───── 読解用抜粋 ─────

また、引用発明の「エポキシ樹脂を主成分とするフィルム化された感光性樹脂」は、これを硬化させて、第1層間絶縁層を形成するのであるから、絶縁層であることは明らかである。

そこで、本願発明と引用発明とを比較すると、引用発明の「配線基板本体3」は本願発明の「ベース」及び「ベース板」に相当する。
そして、引用発明の「電子部品配設用の貫通孔21」、「外部接続部14b」がある側の「電子部品」の面、「外部接続部14b」、「充填樹脂4、第1導体層5a,5b並びに上端部14a及び下端部14bの上に貼付されたエポキシ樹脂を主成分とするフィルム化された感光性樹脂」、「感光性樹脂」に形成された「上端部14a及び下端部14b」を露出すべき位置に形成された「ビアホール」、「ビアホール」に充填された「導電体」、「配線基板1の配線である第1導体層5a、5b」、「第1主面3a」、「第2主面3b」、及び、「貫通孔21」の内部に注入された「充填樹脂4」は、本願発明の「ホール」、「マイクロ回路」の「第1の表面」、「マイクロ回路」の「第1の表面」において「電気的接触を形成する接触領域又は接触突起」、「絶縁層」、「マイクロ回路」に関する「接触開口」、「マイクロ回路との電気的接触を形成するために形成」された「導体」、「ベース板」において形成された「導電パターン」、「ベース板の第1の表面」、「ベース板の第2の表面」、及び、「充填材料」に、それぞれ相当する。

また、引用発明の「シート材」に関して、一般に、「シート【sheet】」とは、「薄板や紙などの1枚。」([株式会社岩波書店 広辞苑第六版])である。
一方、本願発明の「フィルム」に関して、一般に、「フィルム【film】」とは、「薄皮。薄膜。」([株式会社岩波書店 広辞苑第六版])であり、これと異なる特段の定義もされていないから、引用発明の「シート材」と本願発明の「フィルム」とに、語句自体の意味に相違は見出せない。
しかも、引用発明において、シリコン系の粘着剤24を片面に有するポリイミドからなる「シート材23」と、本願発明の「フイルム」とは、両者とも、電子部品の保持に用いられているものであり、作用効果においても差異を見出せない。

そして、引用発明において、所定の「配線基板本体3」を用いて「コンデンサ素子13を内蔵した配線基板1」を製造していることから、「配線基板本体3」を選択するステップ、すなわち、「ベースとしてベース板を選択するステップ」を有していることは明らかである。
また、引用発明において、「コンデンサ素子13」は、回路部品として所望の機能を奏するように「配線基板本体3」の「貫通孔21」内部に配置され、「配線基板本体3」に形成される「配線基板1の配線である第1導体層5a、5b」と接続されるのであるから、「貫通孔21」は前記「第1導体層5a、5b」に関連して、「貫通孔21」の位置を選択して、整列されて配置されることは、明らかなことであって、また、実施に際して考慮される設計的事項である。

───── 資料 ─────

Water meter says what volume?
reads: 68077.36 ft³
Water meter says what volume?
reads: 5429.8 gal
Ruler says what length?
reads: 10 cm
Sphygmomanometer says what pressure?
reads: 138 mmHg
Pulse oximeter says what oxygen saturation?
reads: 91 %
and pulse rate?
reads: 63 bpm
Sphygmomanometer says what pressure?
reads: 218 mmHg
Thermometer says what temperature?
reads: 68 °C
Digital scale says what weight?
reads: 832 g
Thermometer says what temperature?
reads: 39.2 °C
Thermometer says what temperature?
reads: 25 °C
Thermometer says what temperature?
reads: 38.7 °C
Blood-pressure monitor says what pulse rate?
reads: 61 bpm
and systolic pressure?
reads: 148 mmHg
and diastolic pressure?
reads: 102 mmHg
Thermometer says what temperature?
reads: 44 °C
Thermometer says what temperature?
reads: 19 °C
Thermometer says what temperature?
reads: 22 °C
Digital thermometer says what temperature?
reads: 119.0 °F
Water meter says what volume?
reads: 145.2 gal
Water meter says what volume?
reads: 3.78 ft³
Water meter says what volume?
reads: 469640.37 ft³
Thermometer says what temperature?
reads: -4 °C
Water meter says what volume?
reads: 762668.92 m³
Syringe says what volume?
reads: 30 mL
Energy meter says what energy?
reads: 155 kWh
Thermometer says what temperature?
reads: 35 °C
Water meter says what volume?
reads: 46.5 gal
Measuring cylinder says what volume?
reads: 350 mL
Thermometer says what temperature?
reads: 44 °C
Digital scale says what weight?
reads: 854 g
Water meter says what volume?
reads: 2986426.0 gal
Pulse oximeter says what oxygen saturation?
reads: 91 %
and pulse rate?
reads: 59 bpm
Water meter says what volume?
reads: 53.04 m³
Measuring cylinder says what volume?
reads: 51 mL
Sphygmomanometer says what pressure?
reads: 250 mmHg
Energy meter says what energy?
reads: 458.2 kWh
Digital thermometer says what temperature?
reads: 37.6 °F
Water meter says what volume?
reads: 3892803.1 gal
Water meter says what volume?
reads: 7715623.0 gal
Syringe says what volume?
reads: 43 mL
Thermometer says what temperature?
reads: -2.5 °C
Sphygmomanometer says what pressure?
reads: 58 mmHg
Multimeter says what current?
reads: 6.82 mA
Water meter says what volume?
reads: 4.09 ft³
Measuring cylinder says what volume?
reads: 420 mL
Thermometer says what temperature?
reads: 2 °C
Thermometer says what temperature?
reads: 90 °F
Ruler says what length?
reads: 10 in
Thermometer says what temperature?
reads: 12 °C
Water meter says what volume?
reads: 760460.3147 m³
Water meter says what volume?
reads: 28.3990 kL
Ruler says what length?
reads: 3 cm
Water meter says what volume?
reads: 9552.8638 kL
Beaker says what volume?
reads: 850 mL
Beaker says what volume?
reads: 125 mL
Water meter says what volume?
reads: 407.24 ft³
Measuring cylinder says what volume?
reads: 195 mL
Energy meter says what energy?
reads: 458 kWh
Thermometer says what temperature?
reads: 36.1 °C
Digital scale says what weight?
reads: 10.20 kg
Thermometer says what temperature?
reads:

─────

課題の要件
A. 抜粋では、引用発明の「配線基板本体3」は本願発明の何に相当するとされているか。
B. 抜粋の中で「明らか」であると述べられている事柄をすべて挙げなさい。

解答一覧
A. 本願発明の「ベース」及び「ベース板」に相当するとされている。

B.
・引用発明の「エポキシ樹脂を主成分とするフィルム化された感光性樹脂」が絶縁層であること
・引用発明が「配線基板本体3」を選択するステップ、すなわち「ベースとしてベース板を選択するステップ」を有していること
・「貫通孔21」が「第1導体層5a、5b」に関連して位置を選択され、整列されて配置されること